_PROBLEM REQUIREMENTS:_
Please write out every line of text in the data below as a numbered list, omitting blank lines and the pictures.

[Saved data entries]
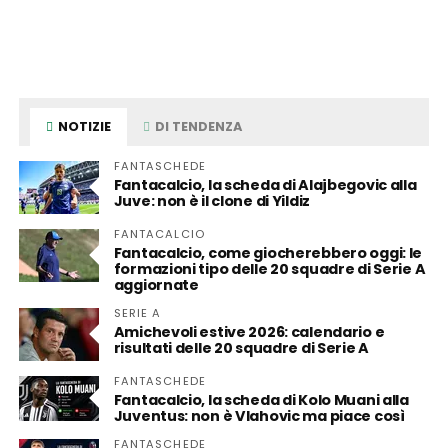
NOTIZIE
DI TENDENZA
FANTASCHEDE
Fantacalcio, la scheda di Alajbegovic alla
Juve: non è il clone di Yildiz
FANTACALCIO
Fantacalcio, come giocherebbero oggi: le
formazioni tipo delle 20 squadre di Serie A
aggiornate
SERIE A
Amichevoli estive 2026: calendario e
risultati delle 20 squadre di Serie A
FANTASCHEDE
Fantacalcio, la scheda di Kolo Muani alla
Juventus: non è Vlahovic ma piace così
FANTASCHEDE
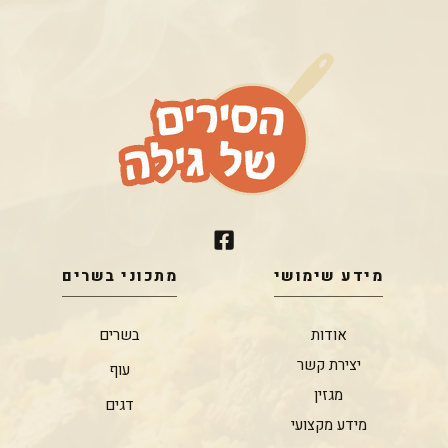
מידע שימושי
מתכוני בשרים
אודות
בשרים
יצירת קשר
עוף
מגזין
דגים
מידע מקצועי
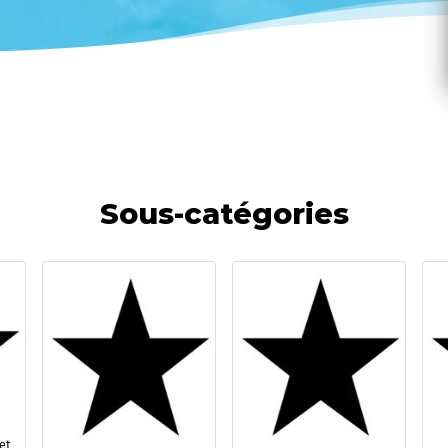
Sous-catégories
et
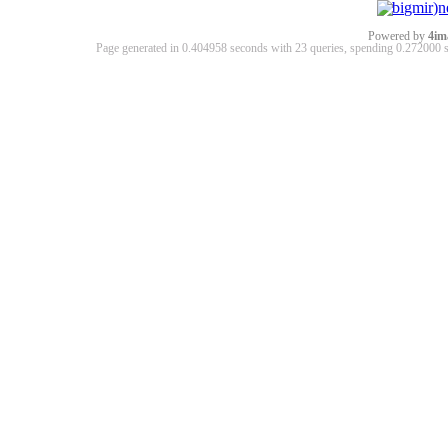
Powered by
4im
Page generated in 0.404958 seconds with 23 queries, spending 0.27200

_ANSWER TO THE PROBLEM:_
1. NOTIZIE
2. DI TENDENZA
3. FANTASCHEDE
4. Fantacalcio, la scheda di Alajbegovic alla
5. Juve: non è il clone di Yildiz
6. FANTACALCIO
7. Fantacalcio, come giocherebbero oggi: le
8. formazioni tipo delle 20 squadre di Serie A
9. aggiornate
10. SERIE A
11. Amichevoli estive 2026: calendario e
12. risultati delle 20 squadre di Serie A
13. FANTASCHEDE
14. Fantacalcio, la scheda di Kolo Muani alla
15. Juventus: non è Vlahovic ma piace così
16. FANTASCHEDE
17. מידע שימושי
18. מתכוני בשרים
19. אודות
20. בשרים
21. יצירת קשר
22. עוף
23. מגזין
24. דגים
25. מידע מקצועי
26. Sous-catégories
27. et
28. Powered by
29. 4im
30. Page generated in 0.404958 seconds with 23 queries, spending 0.27200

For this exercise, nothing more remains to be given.